The difference between the two designs is the relation between Item and Treatment. In design (1), Item is nested within Treatment. As illustrated in …, this means that a particular item either appear under treatment A or treatment B. This is illustrated in Figure 5.7: While subjects (the rows) respond to both treatment A and B, items are separated by treatment. Items 1-4 appear with treatment A, item 5-8 with treatment B. Such a data layout is typical for situations where the factor of interest is an attribute of items (e.g. word class, concreteness, animacy, frequency class, etc.). Note how Subject is crossed with Treatment: Each row cuts across both treatments.

Figure 5.7: Factor diagram for design 1, where Item is nested under Treatment

In design (2), on the other hand, Item is crossed with Treatment. This means that each item appears with both treatment A and treatment B. This data layout is shown in Figure 5.8. In this design, then, Treatment is both a within-subject as well as a within-item variable.

Figure 5.8: Factor diagram for design 2, where Item and Treatment are crossed.

For illustration, we draw on constructed data sets from Raaijmakers, Schrijnemakers, and Gremmen (1999, Table 2, p. 418) for design (1) and Raaijmakers (2003, Table 6, p. 148) for design (2).

Data description

5.5.1.2 The conceptual form of analysis

The discussion began in the domain of psycholinguistics, with a paper by Coleman (1964). This paper concerned psycholinguistic experimentation, where subjects responded to a set of items (“stimuli” or “materials”), and treatment factor varied within item. Coleman (1964) noted that psycholinguistic work in those days only consider generalizability of findings across subjects, but never considered the question of generalizability across items. He rightly argued that statistical inferences then only extend to the set of items used in the experiment. However, he arguably went too far when stating that “investigations of verbal behavior are scientifically pointless if their conclusions have to be restricted to the specific materials used in the experiment” (Coleman 1964, 19). Two aspects are critical here. First, in this area of research (psycholinguistic experimentation), generalization across items may indeed be the intention of the researcher. Further, Coleman (1964, 222–23) talks about situations where items “logically represent a sampling variable”.

“double analysis” [Coleman1964, p. 223]

An influential paper by Clark (1973) led to the widespread recognition of the issue. The paper was concerned with experimental work and offered a detailed discussion of the statistical (re)analysis of two studies, where the predictor of interest was crossed with SUBJECT and (i) nested in ITEM or (ii) crossed with ITEM. Clark (1973) demonstrated that the choice of whether ITEM is treated as a fixed or random factor altered the binary interpretation of the resulting p-value, when judged against a .05 significance threshold. The paper also discusses alternative design and analysis strategies.

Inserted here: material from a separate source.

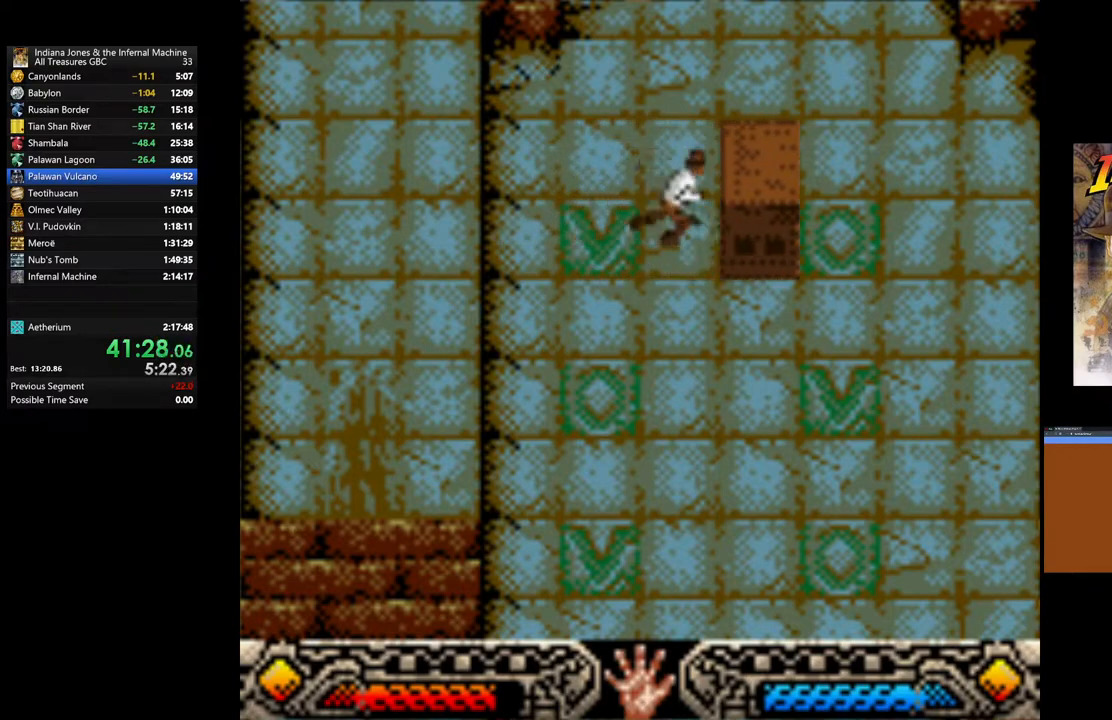
{"buttons": ["A"], "left_stick": "right", "right_stick": "center", "events": []}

As for the question of when a researcher should choose to represent ITEM as a random factor, Clark (1973) [pp. 348-349] gives a simple answer: “whenever the language stimuli used do not deplete the population from which they were drawn”. The question of whether items were sampled randomly is “in a sense, secondary”. Clark (1973) therefore emphasizes one specific dimension of the fixed-vs.-random distinction. Since he backgrounds the role of random sampling, he appropriately considers as the (immediate) target of inference the “language population sampled” (1973, 346), i.e. “the population defined by [the] non-random sampling procedure” (1973, 349). Clark (1973, 349) notes that if inferences do not legitimately extend to the sampled population, there is “no possibility of generalizing […] findings to the more inclusive population”. He notes that “the non-random sampling procedure causes difficulty only later when the investigator wants to determine exactly what population he can legitimately generalize his results to”. The paper also discusses the difficulties in psycholinguistic research of drawing ITEMS at random while at the same time balancing materials across relevant properties such as frequency, word class, etc.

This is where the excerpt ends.